I didn't think this would be much of an issue. I actually attempted to apply the usual trigonometric ideas on right triangles getting the expression:

$$(x - (-2 \epsilon a))^{2} + y^{2}$$

expand things out and take a square root and voila I would be done.....But that is not actually happening. To get rid of $\epsilon$ I could just assume it to be $1$, but the algebra when I work it out leaves me stuck with the following:

$$4a^{2} + 4xa + x^{2} + y^{2}$$

I can see where the $r$ term will appear, but it won't be a negative. As well I don't see how it will simplify to $2a$.

I did try to reverse engineer things by using the expression $(2a - r)^{2}$ to try and derive the original expression, but what I got from that derivation was:

$$(2a - r)^{2} = 4a^{2} - 4ar + r^{2}$$

where $r^{2} = x^{2} + y^{2}$

Messing around with the first and second expressions and subtracting them from one another I am left with notion that $x = -r$

But based on everything I did in the first expression I don't see how that can come about......SOme help would be appreciated.

Answer 1

In an ellipse the sum of the distances from the foci is constant.

Traditionally we say that this distance is $2a.$ And $2a$ is also the length of the major axis.

The distance from focus to $(x,y) = (2a-r)$ is a direct consequence of the definition.

$\epsilon$ is not going to cancel out in the algebra. $\epsilon$ defines the shape of the ellipse, and $a$ defines the size.
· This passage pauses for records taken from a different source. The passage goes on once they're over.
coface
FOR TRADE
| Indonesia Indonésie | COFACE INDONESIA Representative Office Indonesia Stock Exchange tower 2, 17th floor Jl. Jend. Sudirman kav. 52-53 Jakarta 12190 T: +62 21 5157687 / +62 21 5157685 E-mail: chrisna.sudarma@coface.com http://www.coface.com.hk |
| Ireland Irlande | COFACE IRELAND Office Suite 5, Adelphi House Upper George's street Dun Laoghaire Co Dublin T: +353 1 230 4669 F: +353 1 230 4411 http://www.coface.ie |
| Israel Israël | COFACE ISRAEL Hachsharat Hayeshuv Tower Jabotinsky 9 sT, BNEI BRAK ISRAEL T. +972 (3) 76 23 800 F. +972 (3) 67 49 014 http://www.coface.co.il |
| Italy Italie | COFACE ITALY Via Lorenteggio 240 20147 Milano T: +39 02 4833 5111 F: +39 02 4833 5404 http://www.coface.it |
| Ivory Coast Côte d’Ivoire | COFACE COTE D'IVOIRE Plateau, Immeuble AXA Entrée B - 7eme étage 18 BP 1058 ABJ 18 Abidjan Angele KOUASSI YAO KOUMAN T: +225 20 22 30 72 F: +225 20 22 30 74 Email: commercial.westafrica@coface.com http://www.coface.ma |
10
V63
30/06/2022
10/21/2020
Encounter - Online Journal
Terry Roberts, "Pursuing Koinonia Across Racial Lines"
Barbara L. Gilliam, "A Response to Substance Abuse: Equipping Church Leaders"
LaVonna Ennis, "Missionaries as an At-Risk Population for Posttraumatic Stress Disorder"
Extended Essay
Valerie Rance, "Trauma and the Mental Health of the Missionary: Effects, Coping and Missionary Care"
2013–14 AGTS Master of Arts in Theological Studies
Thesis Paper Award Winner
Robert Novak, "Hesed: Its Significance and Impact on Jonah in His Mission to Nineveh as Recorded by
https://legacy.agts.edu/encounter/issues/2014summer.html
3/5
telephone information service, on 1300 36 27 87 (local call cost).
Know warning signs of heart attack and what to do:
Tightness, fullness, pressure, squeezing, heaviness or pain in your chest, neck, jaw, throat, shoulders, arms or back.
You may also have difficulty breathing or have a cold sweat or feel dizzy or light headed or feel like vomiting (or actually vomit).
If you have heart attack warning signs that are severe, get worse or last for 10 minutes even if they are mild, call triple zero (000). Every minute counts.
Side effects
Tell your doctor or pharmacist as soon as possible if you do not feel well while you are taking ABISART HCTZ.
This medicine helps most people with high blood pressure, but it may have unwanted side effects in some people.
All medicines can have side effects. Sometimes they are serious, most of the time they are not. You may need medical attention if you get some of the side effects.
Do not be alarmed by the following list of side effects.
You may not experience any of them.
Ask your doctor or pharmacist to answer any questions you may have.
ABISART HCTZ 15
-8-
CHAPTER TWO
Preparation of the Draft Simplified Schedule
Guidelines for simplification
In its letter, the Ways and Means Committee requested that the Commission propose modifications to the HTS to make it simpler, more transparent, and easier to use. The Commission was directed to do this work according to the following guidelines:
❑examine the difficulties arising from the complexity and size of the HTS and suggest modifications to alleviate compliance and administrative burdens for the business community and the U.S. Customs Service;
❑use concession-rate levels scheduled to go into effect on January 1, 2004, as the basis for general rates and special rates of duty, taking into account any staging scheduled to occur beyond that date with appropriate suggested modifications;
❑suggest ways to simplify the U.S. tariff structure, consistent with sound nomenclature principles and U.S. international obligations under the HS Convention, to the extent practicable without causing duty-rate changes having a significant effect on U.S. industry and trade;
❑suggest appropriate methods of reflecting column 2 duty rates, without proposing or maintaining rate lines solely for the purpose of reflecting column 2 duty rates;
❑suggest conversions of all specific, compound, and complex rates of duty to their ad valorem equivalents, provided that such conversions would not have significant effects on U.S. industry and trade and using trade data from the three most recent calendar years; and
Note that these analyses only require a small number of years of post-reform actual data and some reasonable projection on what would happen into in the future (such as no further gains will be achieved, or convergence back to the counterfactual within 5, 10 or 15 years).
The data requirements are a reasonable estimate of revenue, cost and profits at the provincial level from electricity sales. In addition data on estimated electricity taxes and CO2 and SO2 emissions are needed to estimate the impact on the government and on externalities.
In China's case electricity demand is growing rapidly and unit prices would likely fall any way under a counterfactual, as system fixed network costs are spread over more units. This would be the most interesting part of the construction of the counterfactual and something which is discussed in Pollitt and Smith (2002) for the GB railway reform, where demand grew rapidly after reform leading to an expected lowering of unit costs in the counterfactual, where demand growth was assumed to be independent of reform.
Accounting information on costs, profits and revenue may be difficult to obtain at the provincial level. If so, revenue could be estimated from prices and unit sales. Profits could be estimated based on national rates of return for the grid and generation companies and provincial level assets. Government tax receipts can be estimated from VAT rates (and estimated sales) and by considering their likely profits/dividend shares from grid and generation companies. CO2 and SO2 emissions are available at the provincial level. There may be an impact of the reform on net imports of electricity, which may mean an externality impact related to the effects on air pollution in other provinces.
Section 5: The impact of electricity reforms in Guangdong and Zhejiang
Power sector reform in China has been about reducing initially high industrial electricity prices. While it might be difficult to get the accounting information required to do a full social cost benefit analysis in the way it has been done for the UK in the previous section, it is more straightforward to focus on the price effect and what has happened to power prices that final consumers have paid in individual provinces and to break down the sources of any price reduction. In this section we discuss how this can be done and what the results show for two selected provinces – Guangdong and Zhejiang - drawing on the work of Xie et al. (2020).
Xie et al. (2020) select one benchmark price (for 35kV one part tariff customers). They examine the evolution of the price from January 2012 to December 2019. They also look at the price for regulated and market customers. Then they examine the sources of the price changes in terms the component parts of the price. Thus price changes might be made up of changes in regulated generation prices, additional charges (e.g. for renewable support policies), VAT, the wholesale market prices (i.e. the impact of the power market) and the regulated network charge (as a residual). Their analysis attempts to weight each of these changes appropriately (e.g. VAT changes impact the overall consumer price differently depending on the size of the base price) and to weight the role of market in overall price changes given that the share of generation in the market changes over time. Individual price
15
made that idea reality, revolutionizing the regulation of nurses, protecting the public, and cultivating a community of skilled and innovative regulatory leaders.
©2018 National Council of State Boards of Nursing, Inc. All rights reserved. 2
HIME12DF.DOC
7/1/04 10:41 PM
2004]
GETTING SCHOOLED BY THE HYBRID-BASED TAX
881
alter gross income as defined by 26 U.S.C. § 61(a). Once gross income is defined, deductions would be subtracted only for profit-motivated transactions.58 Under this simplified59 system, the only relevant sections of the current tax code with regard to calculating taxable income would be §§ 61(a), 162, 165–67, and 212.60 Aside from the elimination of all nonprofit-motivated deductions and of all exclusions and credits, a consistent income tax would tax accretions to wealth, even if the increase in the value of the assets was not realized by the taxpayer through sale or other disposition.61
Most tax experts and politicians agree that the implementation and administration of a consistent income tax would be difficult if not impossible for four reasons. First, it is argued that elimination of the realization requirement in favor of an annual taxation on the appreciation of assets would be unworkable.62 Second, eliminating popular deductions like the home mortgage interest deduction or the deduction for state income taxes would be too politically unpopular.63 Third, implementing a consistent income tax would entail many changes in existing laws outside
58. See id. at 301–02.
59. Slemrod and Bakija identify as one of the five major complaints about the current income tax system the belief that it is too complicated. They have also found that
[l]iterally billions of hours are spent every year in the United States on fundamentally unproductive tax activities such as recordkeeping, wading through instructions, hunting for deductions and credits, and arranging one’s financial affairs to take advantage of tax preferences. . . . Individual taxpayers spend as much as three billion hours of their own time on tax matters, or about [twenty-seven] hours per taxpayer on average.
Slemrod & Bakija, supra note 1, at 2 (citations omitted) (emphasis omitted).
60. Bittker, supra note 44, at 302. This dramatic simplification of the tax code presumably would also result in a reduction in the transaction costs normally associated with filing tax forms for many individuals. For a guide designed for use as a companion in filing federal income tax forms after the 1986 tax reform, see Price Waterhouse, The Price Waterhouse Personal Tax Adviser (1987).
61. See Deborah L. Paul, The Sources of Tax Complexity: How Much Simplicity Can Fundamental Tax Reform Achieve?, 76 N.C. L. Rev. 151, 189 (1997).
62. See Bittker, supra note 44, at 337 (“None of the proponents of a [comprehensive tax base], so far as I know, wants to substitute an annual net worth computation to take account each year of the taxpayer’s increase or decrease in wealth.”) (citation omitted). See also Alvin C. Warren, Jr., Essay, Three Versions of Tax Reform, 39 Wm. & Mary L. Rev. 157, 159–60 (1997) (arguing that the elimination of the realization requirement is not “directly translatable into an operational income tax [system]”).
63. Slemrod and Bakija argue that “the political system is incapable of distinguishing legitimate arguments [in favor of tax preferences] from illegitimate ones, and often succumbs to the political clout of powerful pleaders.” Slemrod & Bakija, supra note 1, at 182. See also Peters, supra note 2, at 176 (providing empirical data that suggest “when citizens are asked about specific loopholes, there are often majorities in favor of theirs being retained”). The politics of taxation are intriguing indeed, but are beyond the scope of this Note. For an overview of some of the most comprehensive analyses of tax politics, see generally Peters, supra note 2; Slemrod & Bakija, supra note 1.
As $\epsilon$ approaches $1$ the ellipse becomes so stretched out that it cannot actually close and is, in fact, a parabola.

As $\epsilon$ approaches $0$ the foci move right next to each other and the figure becomes a circle.

Where do you go from here?

$(x+2\epsilon a)^2 + y^2= (2a - r)^2\\ x^2 + y^2 + 4x\epsilon a = 4a^2 - 4ar + r^2\\ x^2 + y^2 = r^2\\ x\epsilon = a - r\\ x = r\cos \theta\\ r(\epsilon\cos\theta + 1) = a\\ r = \frac {a}{\epsilon\cos\theta + 1}$

Answer 2

In Spivak's derivation two things are Given:

1) sum of two distances $= 2a,$ a given property

2) distance to focus $d_{f-P}$

Required to come to Newton's polar form.

That is straight forward algebraic simplification.

LHS

$$ (2a-r)^2 = 4 a^2 +r^2 -4 a r = 4 a^2 --4 a r +x^2 +y^2 $$ RHS $$ x^2 + 4 \epsilon^2 a^2 - 4 \epsilon a x +y^2 $$

Cancel $(x^2+y^2)$ on either side

$$ a(1-\epsilon ^2)-r = -\epsilon x\quad p-r= - \epsilon x$$

or since $ x=r \cos \theta$ and first term is semi latus-rectum $p$, it results in polar form:

$$ \dfrac{p}{r}= 1- \epsilon \cos \theta $$